Many people often consider a joint venture and a partnership as being the same. Although, they both have many similarities there are some very distinct difference between the two entities. The basic similarities are they both are used when two or more individuals or entities decide to jointly participate in business activities. However, if you are considering doing business with another party is extremely important to understand the differences so you will make the right decision for your particular situation.
A joint venture is a business agreement in which parties agree to develop, for a finite time, a new entity and new assets by contributing equity. They exercise control over the enterprise and consequently share revenues, expenses and assets. Joint ventures are usually short-term partnerships for a single business purpose. Once established, a joint venture can structure its business as a general partnership; a limited partnership; a corporation, which is treated as an individual with its own assets, liabilities and taxes; or a limited liability company, which limits partner liability and allows pass through of profits. In a joint venture both entities continue to operated independently and separate for the other party.
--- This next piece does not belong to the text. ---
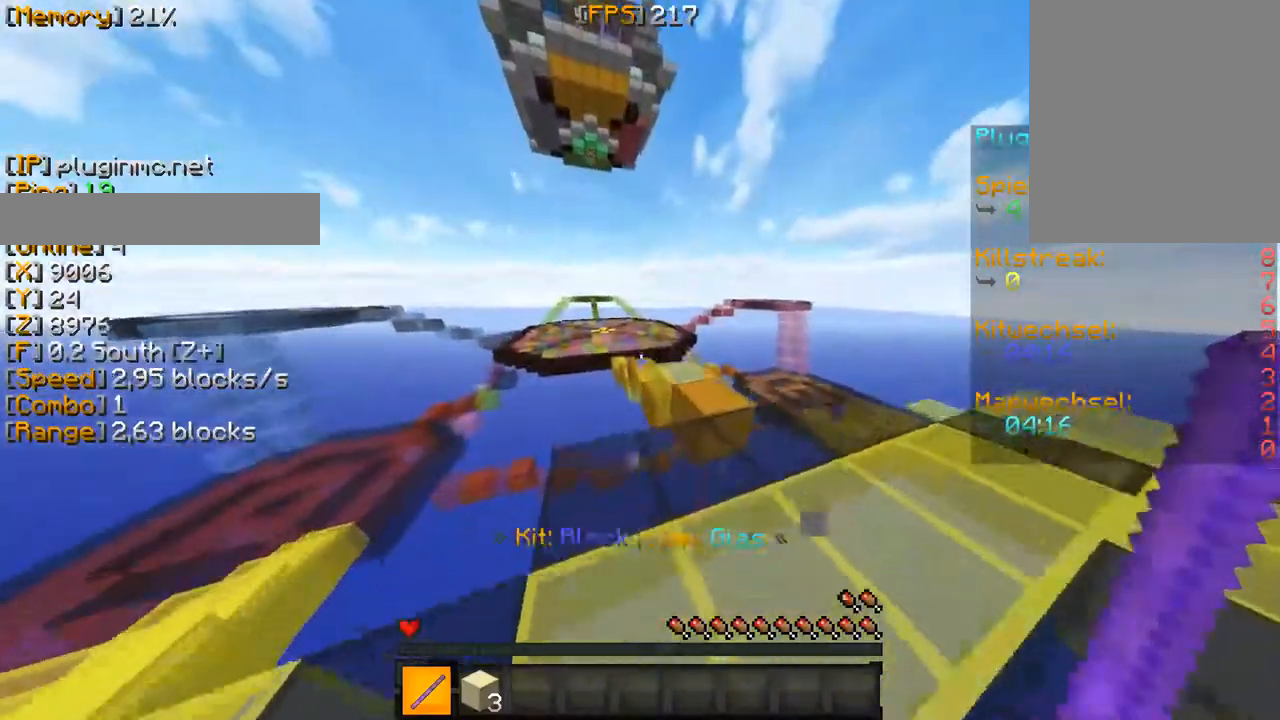
{"keys": ["w"], "mouse": [], "events": []}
A partnership involves two or more individuals or entities. Each partner participates in business operations and is liable for company actions. Business debts and profits pass through to the partners. In a general partnership each partner is individually liable for the company’s actions and debts..
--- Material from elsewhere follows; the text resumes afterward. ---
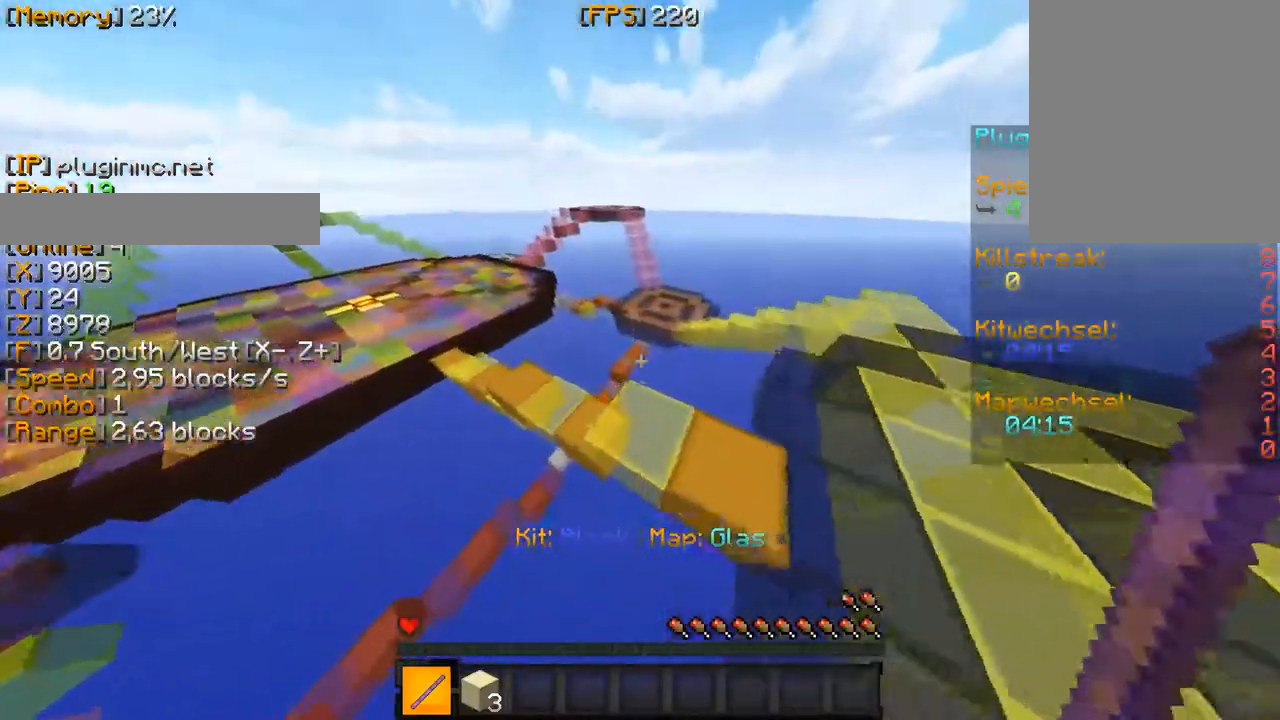
{"keys": ["a", "w"], "mouse": [], "events": [[300, "a", "down"]]}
In partnership, the persons involved are co-owners of a business venture, aimed at making profit. Joint ventures are usually formed for specific purposes. For example, a contractor and land owner may enter into a joint venture to build a residential subdivision. The contractor will continue to operate independently as a contractor and the landowner will continue to operate independently. However, they contractual arrangement binds them as it relates to the residential subdivision.
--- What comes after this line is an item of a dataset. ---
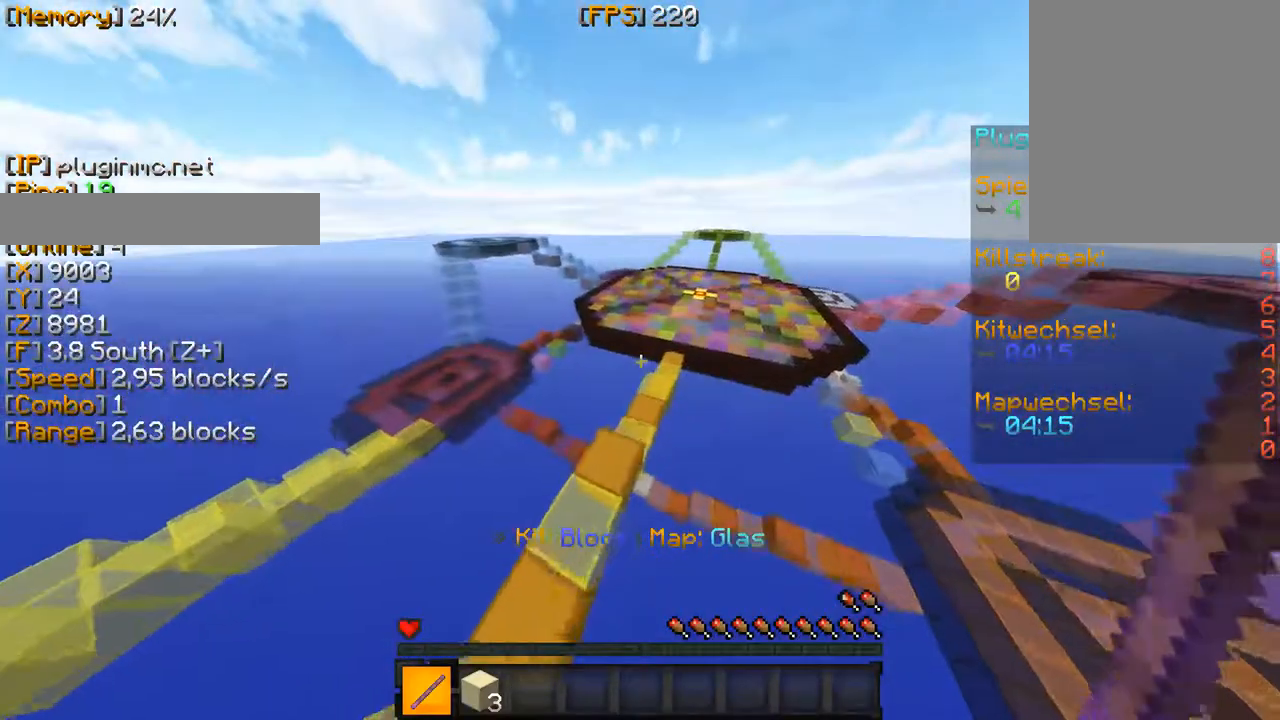
{"keys": ["w"], "mouse": [], "events": [[350, "a", "up"]]}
Another difference that the joint venture and partnership have is with regard to tax. One of the main differences is regarding the Capital Cost Allowance (CCA). The members in a partnership can claim CCA as per the partnership rules. Joint ventures on the other hand can use as much or as little of the CCA as they wish. There is no need to file returns in a joint venture but it has to be filed in partnership.
In Partnership, the members cannot act as per their wishes and they do not have any individual identity; they belong to a group. However, a member of the joint venture can retain the identity of his firm or property.
To protect you and your business you must be sure that you are make the right decision when you entering into business with another party.